December 08, 1985|MARK I. PINSKY | Times Staff Writer

Government and business leaders attending a weekend conference on "Transitions in the Pacific Rim" in Laguna Niguel warned that the bilateral trade dispute between the United States and Japan could have a "snowball effect" on members of the Assn. of Southeast Asian Nations (ASEAN), destabilizing their economies.

Musa bin Hitam, deputy prime minister of Malaysia, said that restrictive trade legislation pending in Congress could set off a "chain reaction" among those developing Asian nations that, unlike Japan, may not be strong enough to sustain the sudden shock of reduced U.S. import quotas and higher tariffs.

"If their economies are weak," said Motoo Shiina, a leading member of the Japanese parliament, these other nations "will lose stability in politics."

Richard C. Holbrooke, assistant secretary of state for East Asian and Pacific affairs in the Carter Administration, suggested that Congress "must be far more sensitive to the political consequences that could follow from some of its recent, economically driven actions."

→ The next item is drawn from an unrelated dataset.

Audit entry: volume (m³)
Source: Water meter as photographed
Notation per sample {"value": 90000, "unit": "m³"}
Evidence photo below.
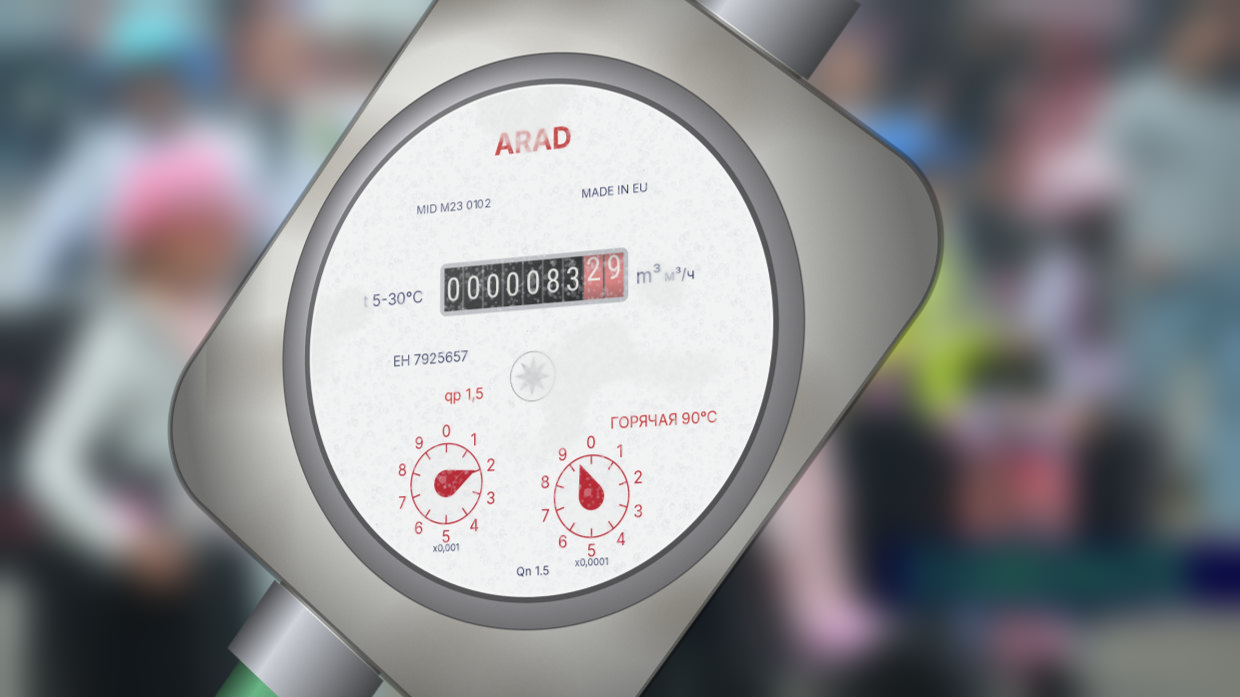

In a keynote address to the gathering Saturday, Holbrooke said that "East Asia's economic success, and our awe of it, has contributed to dangerous and shortsighted pressures in Congress, as some legislators seek to deal with our perhaps justifiable complaints against Japan by taking a shotgun to the entire region."

If that attitude prevails, he said, "our left hand will undo with discriminatory trade measures what our right hand has long sought to do with our overall economic, political and security policies in the Pacific."

Nearly 200 participants and observers from 13 Pacific Rim nations gathered at the opulent Ritz-Carlton Hotel in Laguna Niguel, which seemed to have more uniformed staff than some Third World armies. The conference was organized by the Center for a New Democracy, a Washington think tank founded by U.S. Sen. Gary Hart, and sponsored by United Airlines, the Bank of America, UCLA, the Harvard-East Asia Institute and the Monarch Beach Institute.

The major working sessions of the conference were opened to the press on condition that speakers not be identified by name.

One Hong Kong businessman warned against "Japan-bashing," saying that South Korea, like the ASEAN nations, could be undermined by several measures under consideration by Congress. Several participants pointed out that some of the strongest congressional proponents of protectionism were also the most ideologically anti-communist and that if protectionist-induced economic instability led to political instability, communist insurgencies would benefit.

A Japanese participant said that nations of the region would have to get accustomed to "the passing of the era of Pax Americana, " although the United States remained "the single most dominant force, economically as well as militarily. Our American friends need time to grasp this new reality."

Musa, who also serves as Malaysia's minister of home affairs, was the highest-ranking government official attending the conference. Although he said his own country has trouble filling its U.S. textile quota, the two economies "are interlinked, whether we like it or not." Two of Malaysia's main exports are rubber and palm oil, "so every time an American buys an automobile or goes to the pastry shop, it affects us," he said in an interview.